**ОТРЫВОК ТЕКСТА**.
====================
Как случилось это? Откуда вырос на почве, казалось бы, мелковатой и суховатой, этот хрупкий, чистый «цветок»? На днях Ю. Л. Сазонова в статье, навеянной впечатлениями от вечера Ладинского, сказала мимоходом несколько прекрасных, справедливых слов о Штейгере и намекнула на причины его роста: санатория, одиночество, болезнь… Не буду касаться биографии поэта. До нее, в сущности, никому нет дела. Но лишний раз становится ясным, как опасно бывает судить человека по его раннему творческому стилю, как опрометчивы наши быстрые приговоры. Андрэ Жид признался как-то, что для него навсегда, до самой смерти, останется мучительно стыдным и нестерпимым — воспоминание о возвращении Марселю Прусту из «Нувелль Ревю Франсэз» рукописи его романа, и тут же добавил: «Мы ведь все считали его обыкновенным светским молодым человеком, хроникером из “Фигаро”, автором изящных пустячков»… Критик с таким исключительным чутьем и умом, как Жид, не заметил в светском молодом человеке гениального художника: что же спрашивать о других! Мы все по привычке повторяем, что «чужая душа потемки», но втайне думаем, кажется, что чужая душа прозрачна, как стеклышко, и что в ней все сразу видно с совершенной отчетливостью.
====================
Собранные данные:
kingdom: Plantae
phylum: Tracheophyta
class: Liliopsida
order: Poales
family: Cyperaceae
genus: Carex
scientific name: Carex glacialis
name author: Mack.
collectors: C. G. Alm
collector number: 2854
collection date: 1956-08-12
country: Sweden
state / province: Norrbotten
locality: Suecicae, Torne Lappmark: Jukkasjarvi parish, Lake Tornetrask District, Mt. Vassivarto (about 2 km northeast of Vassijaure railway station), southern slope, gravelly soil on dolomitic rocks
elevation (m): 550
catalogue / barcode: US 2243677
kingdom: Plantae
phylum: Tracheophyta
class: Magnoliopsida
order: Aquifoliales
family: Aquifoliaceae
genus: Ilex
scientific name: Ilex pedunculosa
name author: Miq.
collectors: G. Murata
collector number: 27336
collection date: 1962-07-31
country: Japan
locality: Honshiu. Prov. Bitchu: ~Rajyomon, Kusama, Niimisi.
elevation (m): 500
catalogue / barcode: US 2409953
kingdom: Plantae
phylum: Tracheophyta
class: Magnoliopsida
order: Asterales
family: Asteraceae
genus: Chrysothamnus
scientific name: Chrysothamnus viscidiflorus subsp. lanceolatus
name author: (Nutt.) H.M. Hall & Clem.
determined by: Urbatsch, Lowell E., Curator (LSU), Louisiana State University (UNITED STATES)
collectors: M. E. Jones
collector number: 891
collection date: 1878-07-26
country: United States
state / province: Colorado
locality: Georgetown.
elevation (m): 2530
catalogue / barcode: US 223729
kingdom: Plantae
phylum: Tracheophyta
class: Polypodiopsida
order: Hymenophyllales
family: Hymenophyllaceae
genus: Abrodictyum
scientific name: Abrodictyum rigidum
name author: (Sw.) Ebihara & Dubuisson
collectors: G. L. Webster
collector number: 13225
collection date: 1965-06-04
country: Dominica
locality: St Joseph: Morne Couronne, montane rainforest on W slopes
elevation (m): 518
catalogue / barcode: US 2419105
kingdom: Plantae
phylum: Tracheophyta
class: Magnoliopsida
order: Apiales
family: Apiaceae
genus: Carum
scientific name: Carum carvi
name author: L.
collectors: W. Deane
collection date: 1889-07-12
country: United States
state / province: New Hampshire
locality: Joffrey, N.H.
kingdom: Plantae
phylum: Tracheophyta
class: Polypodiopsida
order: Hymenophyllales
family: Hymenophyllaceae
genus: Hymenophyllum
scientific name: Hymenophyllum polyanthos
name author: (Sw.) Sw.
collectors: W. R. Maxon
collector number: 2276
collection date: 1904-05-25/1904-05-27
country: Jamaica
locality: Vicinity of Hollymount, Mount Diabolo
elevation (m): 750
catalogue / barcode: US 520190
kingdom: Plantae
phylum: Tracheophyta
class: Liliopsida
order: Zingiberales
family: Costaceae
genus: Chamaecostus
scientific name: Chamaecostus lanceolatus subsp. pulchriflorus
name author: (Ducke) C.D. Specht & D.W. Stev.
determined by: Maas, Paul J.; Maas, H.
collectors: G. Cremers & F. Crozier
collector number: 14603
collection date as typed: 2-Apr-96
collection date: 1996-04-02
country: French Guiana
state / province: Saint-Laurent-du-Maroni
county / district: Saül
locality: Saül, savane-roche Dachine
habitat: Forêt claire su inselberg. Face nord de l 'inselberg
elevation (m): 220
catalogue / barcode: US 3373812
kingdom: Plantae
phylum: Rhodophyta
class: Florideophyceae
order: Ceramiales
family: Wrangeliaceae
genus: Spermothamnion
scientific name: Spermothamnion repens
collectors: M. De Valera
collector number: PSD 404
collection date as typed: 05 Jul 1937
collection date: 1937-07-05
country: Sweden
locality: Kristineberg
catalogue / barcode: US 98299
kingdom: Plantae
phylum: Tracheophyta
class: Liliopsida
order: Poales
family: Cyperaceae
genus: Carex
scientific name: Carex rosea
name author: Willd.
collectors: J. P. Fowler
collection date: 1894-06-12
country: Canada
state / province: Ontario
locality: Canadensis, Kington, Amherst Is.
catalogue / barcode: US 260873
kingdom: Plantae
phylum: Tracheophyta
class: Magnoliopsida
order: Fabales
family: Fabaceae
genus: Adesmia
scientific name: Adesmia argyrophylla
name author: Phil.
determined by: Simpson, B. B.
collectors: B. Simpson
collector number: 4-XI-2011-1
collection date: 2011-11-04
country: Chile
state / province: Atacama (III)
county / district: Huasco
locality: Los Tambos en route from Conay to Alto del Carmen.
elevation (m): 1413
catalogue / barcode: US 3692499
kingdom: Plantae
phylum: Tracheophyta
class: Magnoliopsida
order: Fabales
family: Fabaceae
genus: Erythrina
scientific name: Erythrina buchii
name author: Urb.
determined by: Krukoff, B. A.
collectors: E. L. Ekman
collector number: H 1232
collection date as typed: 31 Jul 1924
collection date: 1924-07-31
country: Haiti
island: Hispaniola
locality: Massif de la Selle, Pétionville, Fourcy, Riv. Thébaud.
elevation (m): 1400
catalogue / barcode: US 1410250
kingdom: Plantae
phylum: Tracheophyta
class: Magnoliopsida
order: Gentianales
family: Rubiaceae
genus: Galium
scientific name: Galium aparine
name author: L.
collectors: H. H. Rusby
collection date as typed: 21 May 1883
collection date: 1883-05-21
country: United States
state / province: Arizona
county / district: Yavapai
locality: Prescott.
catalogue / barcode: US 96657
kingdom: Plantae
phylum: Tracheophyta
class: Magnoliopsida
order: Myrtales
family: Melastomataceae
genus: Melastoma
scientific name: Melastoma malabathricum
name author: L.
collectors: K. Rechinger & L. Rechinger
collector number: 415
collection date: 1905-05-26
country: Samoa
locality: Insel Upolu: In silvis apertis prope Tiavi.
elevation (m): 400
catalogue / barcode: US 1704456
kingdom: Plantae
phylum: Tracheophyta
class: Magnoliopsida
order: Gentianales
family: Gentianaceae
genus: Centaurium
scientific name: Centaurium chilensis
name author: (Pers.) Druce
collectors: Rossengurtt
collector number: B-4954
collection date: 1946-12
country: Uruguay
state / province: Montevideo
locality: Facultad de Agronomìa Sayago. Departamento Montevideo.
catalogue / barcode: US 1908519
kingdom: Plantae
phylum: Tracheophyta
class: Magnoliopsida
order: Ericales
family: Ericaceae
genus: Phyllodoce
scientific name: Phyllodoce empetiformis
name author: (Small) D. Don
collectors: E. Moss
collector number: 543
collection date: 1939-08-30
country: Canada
====================
**УСЛОВИЯ ЗАДАНИЙ**.
- 1) Ответьте на вопросы по отрывку о Штейгере:
(а) Кто в своей статье сказал несколько справедливых слов о Штейгере?
(б) На какие причины роста поэта она намекнула?
(в) Кем, по признанию Андрэ Жида, все считали Марселя Пруста?
- 2) Согласуются ли с отрывком о Штейгере эти утверждения? Для каждого ответьте «да» или «нет» и дословно приведите решающие слова отрывка.
(а) Автор подробно разбирает биографию поэта.
(б) Статья Сазоновой написана под впечатлением от вечера Ладинского.
(в) Автор называет Жида критиком с посредственным чутьем.
- 3) Продолжите отрывок о поэте Штейгере и поспешных приговорах критиков, начав сразу после его последнего предложения.

**ОТВЕТЫ**.
- 1)
(а) Ю. Л. Сазонова.
(б) Санатория, одиночество, болезнь.
(в) Обыкновенным светским молодым человеком, хроникером из «Фигаро», автором изящных пустячков.

- 2)
(а) Нет: «Не буду касаться биографии поэта».
(б) Да: «в статье, навеянной впечатлениями от вечера Ладинского».
(в) Нет: «Критик с таким исключительным чутьем и умом, как Жид».

- 3)
Незачем преувеличивать размеры дарования Штейгера. Оно может быть и не велико. Но отчасти оно и кажется небольшим, — рядом с теми образцами творчества, которые невольно заставляют вспомнить басню о лягушке и воле. Штейгер абсолютно честен в своих писаниях, абсолютно скромен, он никогда не гениальничает, ничем не притворяется, не становится ни в какую позу. Одно это уже располагает к нему. А еще больше пленяет то, что он в каждом стихотворении находит два-три слова, две-три интонации такой безошибочной, пронзительной правдивости, что почти сбывается мечта Фета о «разговоре сердец».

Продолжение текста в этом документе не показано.